27 de abril de 2020

Em 2015, quando rebentou a crise dos refugiados, estive disposta a abandonar tudo — casa, trabalho, cidade, família, país, língua, segurança — para trabalhar como voluntária em operações de salvamento no mar, assistência nas rotas terrestres e no acolhimento e integração de refugiados. Em 2020, quando a pandemia chegou a Portugal, fechei-me em casa sozinha com víveres para duas semanas em estado de terror pelo eventual contacto com a rua e com as pessoas lá fora. Li artigos de enfiada tanto de filósofos como de autoridades de saúde, avisando quer sobre a atual ameaça de novos totalitarismos, quer sobre formas eficazes de proteção. Ainda leio. Em minha defesa não posso senão dizer o seguinte: foi apenas em dezembro passado que estive duas semanas de cama com uma gripe que incluiu episódios de febre de 40º, vómitos, tosse (uma tosse que que durou mais de dois meses) e total incapacidade de me mexer para o que quer que fosse. Nessa altura escrevi o seguinte:

A doença transforma-nos ao ponto de nos tornarmos na antítese de nós próprios. Sempre que estou doente, lembro-me do Oscar Wilde que dizia "Meu Deus, livra-me das dores físicas que das morais trato eu". E, mais vezes do que gostaria de admitir, nos momentos especialmente complicados rezo fervorosamente, como se dali a minutos chegasse a morte. Comprometi-me muitas vezes com o desalento de quem não tem recursos suficientes para a cura e percebi que cada doença tem o seu delírio próprio, a sua narrativa, sempre acompanhada pelo isolamento, mesmo que estejamos no Hospital mais agitado. Como criadoras de identidade, as narrativas moldam a nossa perspetiva sobre o mundo. Penso que o âmbito do que consideramos ser uma alucinação, é definido por este movimento que passa dos vapores do delírio, de onde tantas vezes emergem as epifanias, à ímpia clareza. Quem somos quando a doença passa? Tabula rasa, constatamos que o que julgávamos adquirido — seja nos domínios do conhecimento ou da ação —, esmoreceu, se dissipou ou se extinguiu. Estamos agora mais frágeis do que nunca e o mundo exterior impressiona-nos como se tivéssemos acabado de nascer.
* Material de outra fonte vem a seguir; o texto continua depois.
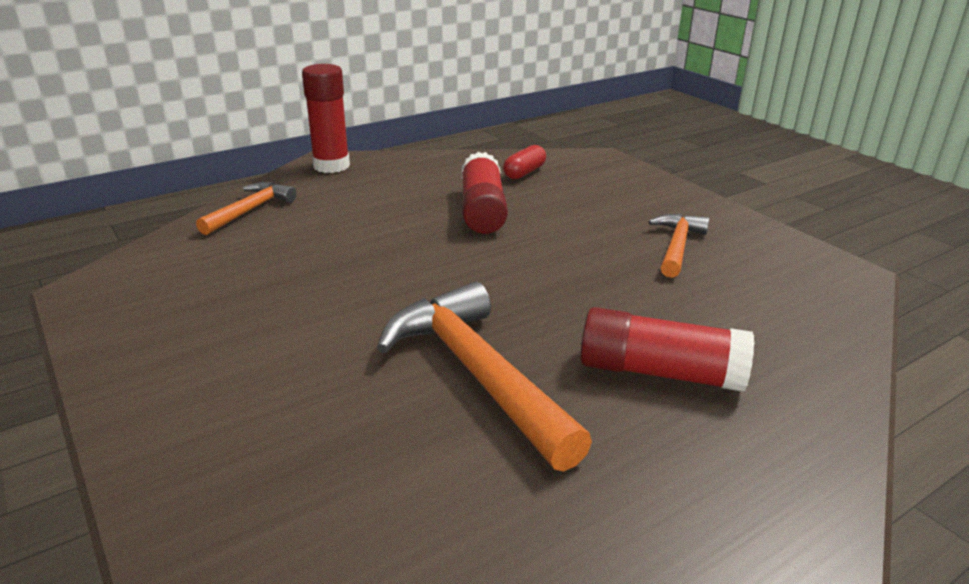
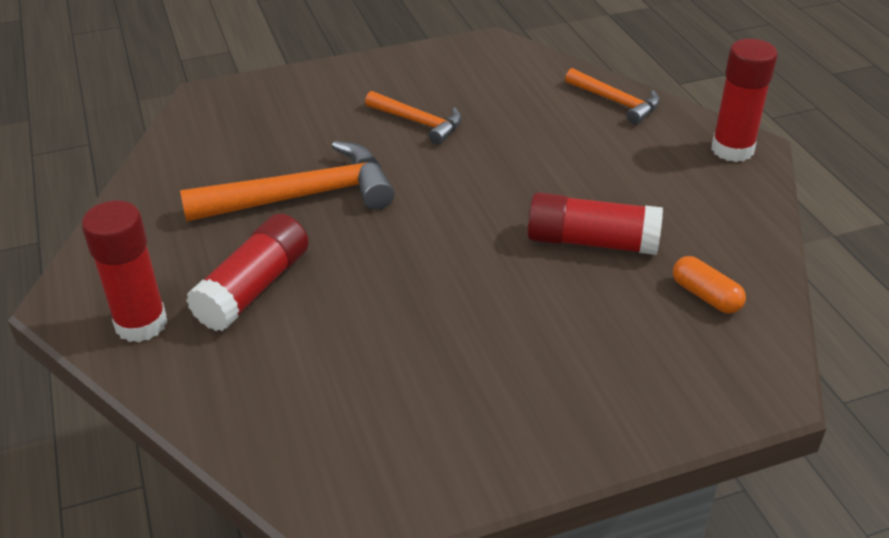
camera: 105 degrees right, 10 degrees up
red capsule [503,145,546,179] -> orange capsule [673,256,746,314]
orange hammer [648,214,710,278] -> orange hammer moved to [365,91,462,145]
none -> red glue stick [82,201,167,342]

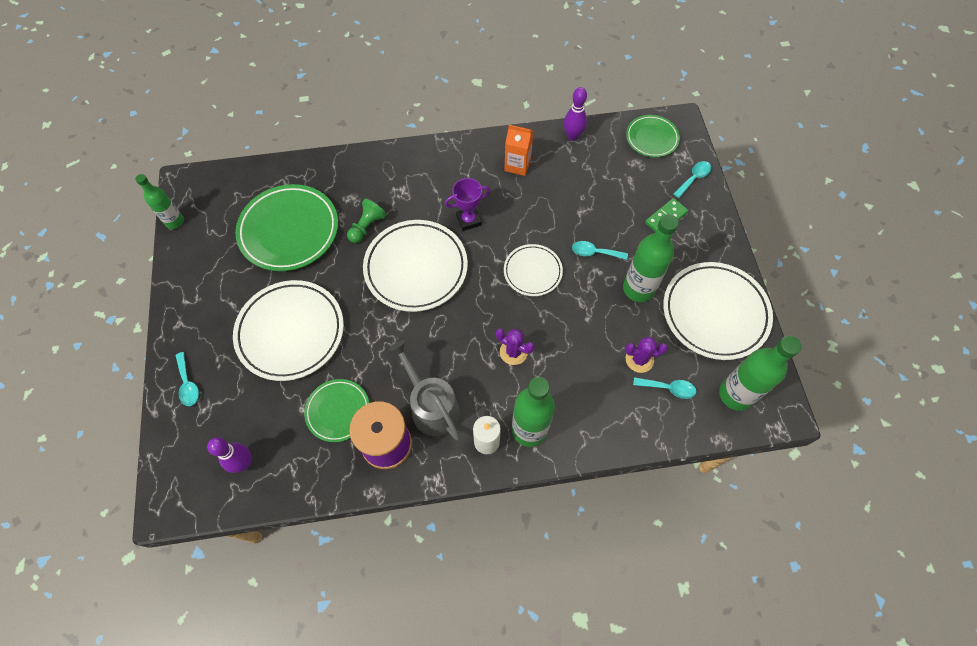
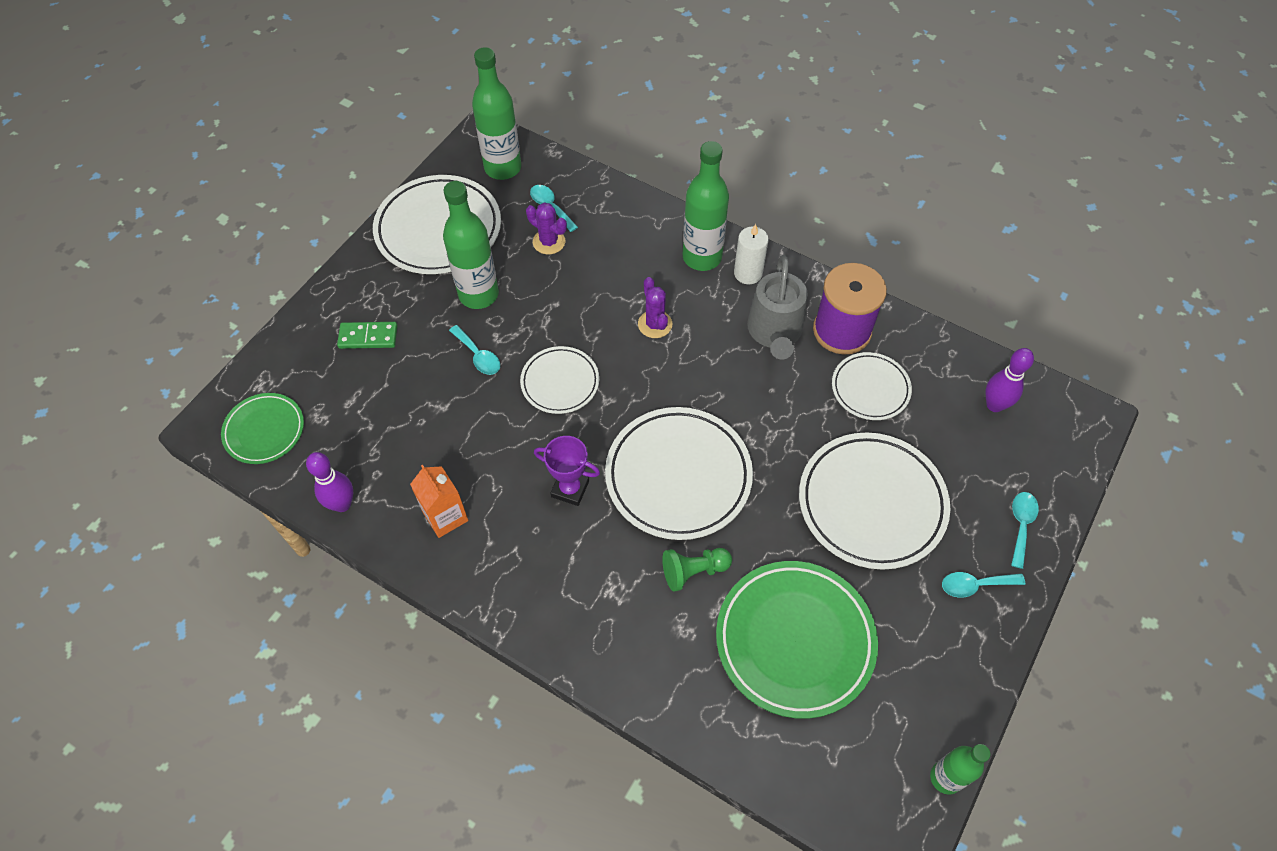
camera: 140 degrees left, 5 degrees down
green plate [304,379,370,442] -> white plate [832,352,912,420]
turquoise spoon [674,161,711,198] -> turquoise spoon moved to [942,572,1025,598]

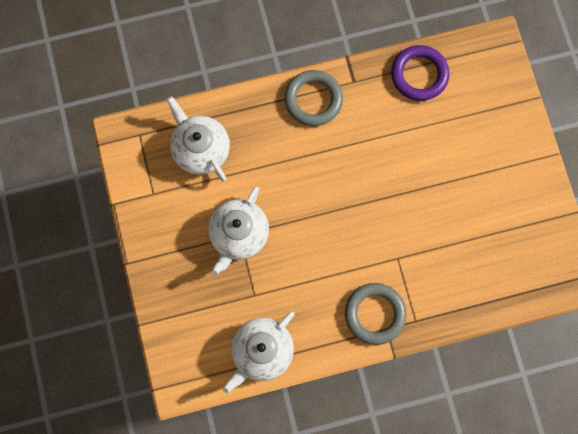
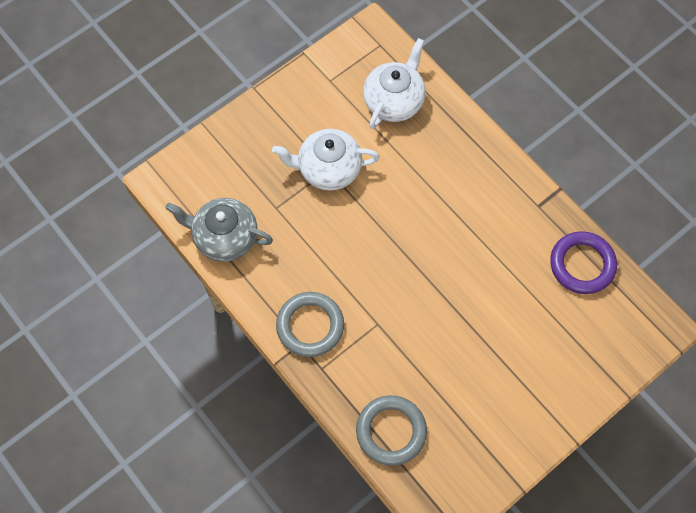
camera: 65 degrees right, 10 degrees down
white teapot [223,311,295,393] -> grey teapot [165,198,273,262]
grey ring [284,70,343,126] -> grey ring moved to [356,395,427,466]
Quando o vírus chegou, dei por mim a dizer frases como «Não quero saber se é Covid ou outra coisa qualquer, não quero é ficar doente outra vez.» Não pensei uma única vez que poderia morrer. O que me deixava em total estado de horror, era a possibilidade de voltar à cama com febre. Não só de padecer de algum sofrimento atroz, mas sobretudo, a possibilidade de voltar a ter de enfrentar a violenta construção de uma narrativa, ao ponto de poder mudar radicalmente a minha história. O sofrimento passa, as histórias ficam connosco. E digo bem, enfrentar, pois é de um duelo que se trata, um duelo com fantasmas, formas, signos, sombras, imagens de uma temporalidade desagregada. Essas imagens não trazem qualquer ameaça a quem morre, mesmo a quem morre depois de passar por elas, pelo menos para mim, que acredito no total esgotamento da existência depois da morte. Mas trazem a quem lhes sobrevive, a ameaça de, ao delas regressar, dar de caras com uma vida silenciosa.